(Data records)
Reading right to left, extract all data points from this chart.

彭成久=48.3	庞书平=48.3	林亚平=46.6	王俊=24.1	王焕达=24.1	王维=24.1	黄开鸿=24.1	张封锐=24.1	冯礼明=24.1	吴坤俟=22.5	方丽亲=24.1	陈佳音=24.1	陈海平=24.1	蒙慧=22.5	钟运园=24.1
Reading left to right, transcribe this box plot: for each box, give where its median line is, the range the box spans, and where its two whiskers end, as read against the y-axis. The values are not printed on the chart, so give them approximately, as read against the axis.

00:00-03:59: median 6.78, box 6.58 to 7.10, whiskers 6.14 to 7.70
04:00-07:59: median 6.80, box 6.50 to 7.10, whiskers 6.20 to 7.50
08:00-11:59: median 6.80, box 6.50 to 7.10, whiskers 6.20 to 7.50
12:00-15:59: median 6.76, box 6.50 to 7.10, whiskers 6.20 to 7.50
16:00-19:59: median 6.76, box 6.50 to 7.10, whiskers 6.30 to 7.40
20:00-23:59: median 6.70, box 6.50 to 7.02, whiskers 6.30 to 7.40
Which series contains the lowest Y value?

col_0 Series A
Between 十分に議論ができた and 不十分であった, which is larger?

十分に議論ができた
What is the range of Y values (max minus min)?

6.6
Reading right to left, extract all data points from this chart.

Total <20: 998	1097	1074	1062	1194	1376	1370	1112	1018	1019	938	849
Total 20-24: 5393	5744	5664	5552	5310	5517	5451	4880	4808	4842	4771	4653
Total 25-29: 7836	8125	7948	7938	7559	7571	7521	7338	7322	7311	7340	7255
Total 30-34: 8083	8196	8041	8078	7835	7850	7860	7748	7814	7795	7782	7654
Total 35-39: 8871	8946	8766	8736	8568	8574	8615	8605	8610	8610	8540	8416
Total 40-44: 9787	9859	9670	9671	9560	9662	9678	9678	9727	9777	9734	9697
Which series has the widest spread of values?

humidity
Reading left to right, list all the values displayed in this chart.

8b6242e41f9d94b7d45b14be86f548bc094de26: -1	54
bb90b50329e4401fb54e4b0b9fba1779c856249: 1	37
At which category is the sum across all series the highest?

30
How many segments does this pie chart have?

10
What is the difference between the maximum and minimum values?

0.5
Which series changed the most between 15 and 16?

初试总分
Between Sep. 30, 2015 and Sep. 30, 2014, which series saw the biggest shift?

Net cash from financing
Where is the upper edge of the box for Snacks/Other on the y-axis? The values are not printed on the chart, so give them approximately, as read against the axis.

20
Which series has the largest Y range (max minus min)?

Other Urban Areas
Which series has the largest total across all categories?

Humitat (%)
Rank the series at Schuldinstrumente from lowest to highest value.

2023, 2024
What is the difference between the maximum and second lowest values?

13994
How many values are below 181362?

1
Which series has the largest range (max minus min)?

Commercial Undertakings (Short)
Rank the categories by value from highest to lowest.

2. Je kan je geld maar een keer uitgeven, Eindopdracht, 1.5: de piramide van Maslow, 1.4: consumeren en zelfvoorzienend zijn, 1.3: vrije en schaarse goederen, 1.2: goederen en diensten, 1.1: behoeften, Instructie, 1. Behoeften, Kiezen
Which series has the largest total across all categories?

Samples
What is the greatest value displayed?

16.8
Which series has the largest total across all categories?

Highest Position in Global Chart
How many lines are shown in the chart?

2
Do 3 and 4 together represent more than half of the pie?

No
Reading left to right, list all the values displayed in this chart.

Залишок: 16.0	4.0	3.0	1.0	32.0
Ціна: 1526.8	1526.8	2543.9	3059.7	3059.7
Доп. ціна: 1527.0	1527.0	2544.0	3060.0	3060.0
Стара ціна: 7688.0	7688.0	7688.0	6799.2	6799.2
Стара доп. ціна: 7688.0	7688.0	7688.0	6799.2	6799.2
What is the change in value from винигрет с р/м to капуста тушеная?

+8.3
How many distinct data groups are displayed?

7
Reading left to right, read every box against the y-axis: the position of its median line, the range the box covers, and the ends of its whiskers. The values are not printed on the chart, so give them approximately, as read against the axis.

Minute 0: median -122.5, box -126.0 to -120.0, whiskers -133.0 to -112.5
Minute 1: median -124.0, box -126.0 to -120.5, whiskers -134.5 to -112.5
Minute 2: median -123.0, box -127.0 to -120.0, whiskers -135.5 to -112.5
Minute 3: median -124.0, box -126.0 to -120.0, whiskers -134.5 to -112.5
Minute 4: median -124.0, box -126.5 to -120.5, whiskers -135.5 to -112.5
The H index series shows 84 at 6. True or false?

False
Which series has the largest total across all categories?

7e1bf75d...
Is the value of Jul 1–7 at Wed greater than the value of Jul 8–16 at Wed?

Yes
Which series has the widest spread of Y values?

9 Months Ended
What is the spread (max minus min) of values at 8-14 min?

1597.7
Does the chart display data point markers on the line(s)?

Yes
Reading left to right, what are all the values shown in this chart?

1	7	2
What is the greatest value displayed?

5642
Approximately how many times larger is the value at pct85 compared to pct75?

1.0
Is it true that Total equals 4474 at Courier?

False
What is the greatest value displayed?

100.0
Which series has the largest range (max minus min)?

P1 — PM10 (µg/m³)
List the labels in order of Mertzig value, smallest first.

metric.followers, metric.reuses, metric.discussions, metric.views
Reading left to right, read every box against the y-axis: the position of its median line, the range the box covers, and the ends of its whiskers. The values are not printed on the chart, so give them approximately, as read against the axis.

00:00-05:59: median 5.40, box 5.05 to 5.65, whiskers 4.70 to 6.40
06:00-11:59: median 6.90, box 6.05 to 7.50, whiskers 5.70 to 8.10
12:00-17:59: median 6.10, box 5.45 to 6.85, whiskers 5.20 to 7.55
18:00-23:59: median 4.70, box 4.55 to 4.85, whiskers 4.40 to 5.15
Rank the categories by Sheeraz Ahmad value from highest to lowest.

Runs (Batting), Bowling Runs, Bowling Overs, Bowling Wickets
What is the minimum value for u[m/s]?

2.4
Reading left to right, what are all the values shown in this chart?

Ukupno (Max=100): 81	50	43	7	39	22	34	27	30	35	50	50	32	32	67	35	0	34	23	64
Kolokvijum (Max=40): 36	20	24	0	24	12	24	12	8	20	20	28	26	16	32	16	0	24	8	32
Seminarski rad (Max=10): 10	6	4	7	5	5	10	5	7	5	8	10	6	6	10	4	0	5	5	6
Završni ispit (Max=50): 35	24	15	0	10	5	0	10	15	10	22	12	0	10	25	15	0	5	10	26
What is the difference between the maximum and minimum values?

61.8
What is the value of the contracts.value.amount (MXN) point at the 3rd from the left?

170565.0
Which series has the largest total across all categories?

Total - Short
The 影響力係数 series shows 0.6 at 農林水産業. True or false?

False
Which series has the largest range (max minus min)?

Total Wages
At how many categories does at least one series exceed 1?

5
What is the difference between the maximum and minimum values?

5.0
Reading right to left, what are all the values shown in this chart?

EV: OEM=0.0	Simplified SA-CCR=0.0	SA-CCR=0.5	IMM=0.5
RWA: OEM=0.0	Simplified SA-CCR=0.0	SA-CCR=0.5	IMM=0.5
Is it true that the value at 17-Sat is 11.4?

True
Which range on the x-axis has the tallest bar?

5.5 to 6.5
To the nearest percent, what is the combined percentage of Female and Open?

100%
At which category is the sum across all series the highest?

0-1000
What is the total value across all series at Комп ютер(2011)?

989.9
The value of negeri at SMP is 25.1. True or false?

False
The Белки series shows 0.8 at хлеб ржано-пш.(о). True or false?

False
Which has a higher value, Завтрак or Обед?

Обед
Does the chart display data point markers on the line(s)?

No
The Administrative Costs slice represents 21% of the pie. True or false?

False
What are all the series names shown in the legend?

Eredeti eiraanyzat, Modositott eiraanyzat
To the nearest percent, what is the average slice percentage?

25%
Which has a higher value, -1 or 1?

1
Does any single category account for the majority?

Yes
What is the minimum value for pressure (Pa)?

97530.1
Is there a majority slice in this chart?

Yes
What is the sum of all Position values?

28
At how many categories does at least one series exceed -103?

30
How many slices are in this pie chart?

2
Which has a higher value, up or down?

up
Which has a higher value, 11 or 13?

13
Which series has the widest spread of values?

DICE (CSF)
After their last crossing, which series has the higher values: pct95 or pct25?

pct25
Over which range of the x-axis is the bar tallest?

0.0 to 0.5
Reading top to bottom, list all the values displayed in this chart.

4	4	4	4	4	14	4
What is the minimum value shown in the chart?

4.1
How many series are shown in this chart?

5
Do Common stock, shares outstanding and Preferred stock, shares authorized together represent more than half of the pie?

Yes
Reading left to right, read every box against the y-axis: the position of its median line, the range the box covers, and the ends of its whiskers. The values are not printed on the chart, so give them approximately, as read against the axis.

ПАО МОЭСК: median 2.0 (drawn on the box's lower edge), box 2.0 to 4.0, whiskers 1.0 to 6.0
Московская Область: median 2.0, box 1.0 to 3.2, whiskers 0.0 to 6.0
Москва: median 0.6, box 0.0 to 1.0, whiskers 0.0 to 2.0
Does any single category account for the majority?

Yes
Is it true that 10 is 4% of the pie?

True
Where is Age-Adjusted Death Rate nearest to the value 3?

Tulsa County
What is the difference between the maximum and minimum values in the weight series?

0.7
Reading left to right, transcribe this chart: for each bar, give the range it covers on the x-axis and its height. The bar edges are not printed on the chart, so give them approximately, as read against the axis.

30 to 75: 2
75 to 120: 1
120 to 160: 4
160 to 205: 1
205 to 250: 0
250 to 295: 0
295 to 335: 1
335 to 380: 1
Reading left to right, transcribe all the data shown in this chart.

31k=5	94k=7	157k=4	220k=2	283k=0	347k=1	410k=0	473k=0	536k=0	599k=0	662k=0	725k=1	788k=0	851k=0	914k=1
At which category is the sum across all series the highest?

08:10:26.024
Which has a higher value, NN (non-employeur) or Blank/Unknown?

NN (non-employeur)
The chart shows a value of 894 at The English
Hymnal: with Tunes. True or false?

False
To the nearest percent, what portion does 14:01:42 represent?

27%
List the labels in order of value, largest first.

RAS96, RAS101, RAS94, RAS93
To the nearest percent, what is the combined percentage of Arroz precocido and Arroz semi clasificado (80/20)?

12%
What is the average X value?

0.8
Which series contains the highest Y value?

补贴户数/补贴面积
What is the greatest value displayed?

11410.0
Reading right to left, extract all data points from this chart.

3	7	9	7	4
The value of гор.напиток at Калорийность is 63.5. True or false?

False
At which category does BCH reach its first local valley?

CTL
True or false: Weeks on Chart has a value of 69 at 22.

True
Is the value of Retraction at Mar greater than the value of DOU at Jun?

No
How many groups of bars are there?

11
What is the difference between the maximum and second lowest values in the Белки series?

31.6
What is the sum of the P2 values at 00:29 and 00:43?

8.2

| TASK DIRECTIONS |
Please count the lines in the records above that contain the string "employeur", treating uppercase and lowercase as different. Reply with the number only.

| ANSWER TO THE PROBLEM |
2